* **Description de la tâche**
Poursuivez l'article ci-dessous sur le tarif de la ligne de bus Dakar Dem Dikk entre Ziguinchor et Cap Skirring, en reprenant juste après sa dernière phrase.

* **Texte source**
Casamance : Quand Dakar Dem Dikk vide la poches des Casamançais déjà démunis

Hier, mercredi 19 mars 2025, Dakar Dem Dikk (DDD) a lancé en grande pompe sa nouvelle ligne de bus reliant Ziguinchor à Cap Skirring, un trajet de 50 kilomètres présenté comme une avancée pour la Casamance. Mais derrière les discours lisses et les promesses de « modernité », une réalité amère éclate au grand jour : un tarif exorbitant de 5 000 FCFA, imposé sans vergogne à une population parmi les plus pauvres du Sénégal. Alors que les autorités vantent un service « fiable » et « confortable », les Casamançais, eux, y voient une nouvelle preuve de l’indifférence de Dakar à leur égard. Cet article n’est pas qu’un cri d’alarme : c’est un réquisitoire contre une exploitation financière qui doit cesser.
Un tarif qui étrangle les plus démunis
Thierno Seydou Diop, secrétaire général de DDD, a qualifié ce tarif de 5 000 FCFA de « raisonnable », invoquant le coût du confort et de la ponctualité. Mais raisonnable pour qui ?
Dans une province ravagée par quarante-trois ans de conflit, d’isolement et de sous-investissement, où le revenu moyen des ménages suffit à peine à nourrir une famille, ce prix est une insulte. Les transporteurs locaux, eux, proposent le même trajet pour 2 000 à 2 500 FCFA. Pourquoi une entreprise publique, censée incarner le service au peuple, impose-t-elle un coût deux à trois fois plus élevé, hors de portée pour la majorité ?

* **Données fournies**
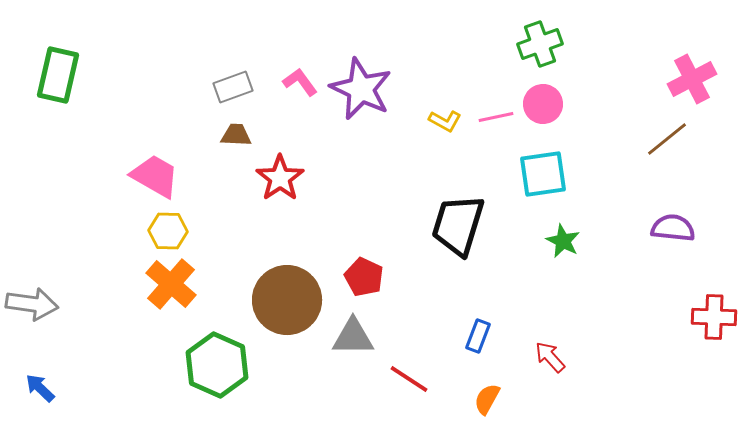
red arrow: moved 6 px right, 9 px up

* **Réponse**
DDD prétend éviter une « concurrence déloyale » avec les privés. Cet argument est un écran de fumée. Si l’objectif était vraiment d’équilibrer le marché, pourquoi ne pas subventionner cette ligne pour la rendre accessible, ou instaurer une tarification progressive adaptée aux réalités locales ? La vérité, c’est que ce tarif ne sert ni les Casamançais, ni les transporteurs locaux, mais les caisses de DDD et les priorités de Dakar. Pendant ce temps, les habitants restent prisonniers d’un système où même les prétendues « solutions » les excluent.
Confort et fiabilité : un luxe imposé aux dépens du peuple
Les bus partent à l’heure, même à moitié vides, et offrent un « confort supérieur« . Belle vitrine ! Mais à qui s’adresse ce luxe ? Aux touristes débarquant à Cap Skirring et aux élites locales, pas aux paysans, artisans ou étudiants de Ziguinchor et des villages voisins. Comparer cette ligne au bateau Aline Sitoé Diatta est une farce : dans une Casamance où l’accès à l’eau potable, à l’éducation ou à la santé reste un combat quotidien, imposer un service haut de gamme à 5 000 FCFA n’est pas un progrès, c’est une provocation. Les Casamançais ne réclament pas du bus dernier cri ; ils veulent un transport abordable qui les sorte de l’enclavement.
Un modèle économique qui sacrifie la Casamance
DDD justifie ce tarif par la nécessité de couvrir 50 % de ses investissements. Mais pourquoi cette rentabilité doit-elle peser sur les épaules d’une région déjà exsangue ? Une entreprise publique ne devrait-elle pas être soutenue par l’État pour desservir une zone stratégique comme la Casamance, avec son potentiel agricole et touristique ?
Au lieu de cela, Dakar traite la Casamance comme une vache à lait, un terrain d’expérimentation pour des projets déconnectés. Si une baisse des prix menace les transporteurs locaux, pourquoi ne pas les intégrer dans un partenariat gagnant-gagnant, ou créer un fonds de compensation ? Ces solutions existent, mais elles demandent une volonté politique que Dakar n’a jamais eue pour la Casamance.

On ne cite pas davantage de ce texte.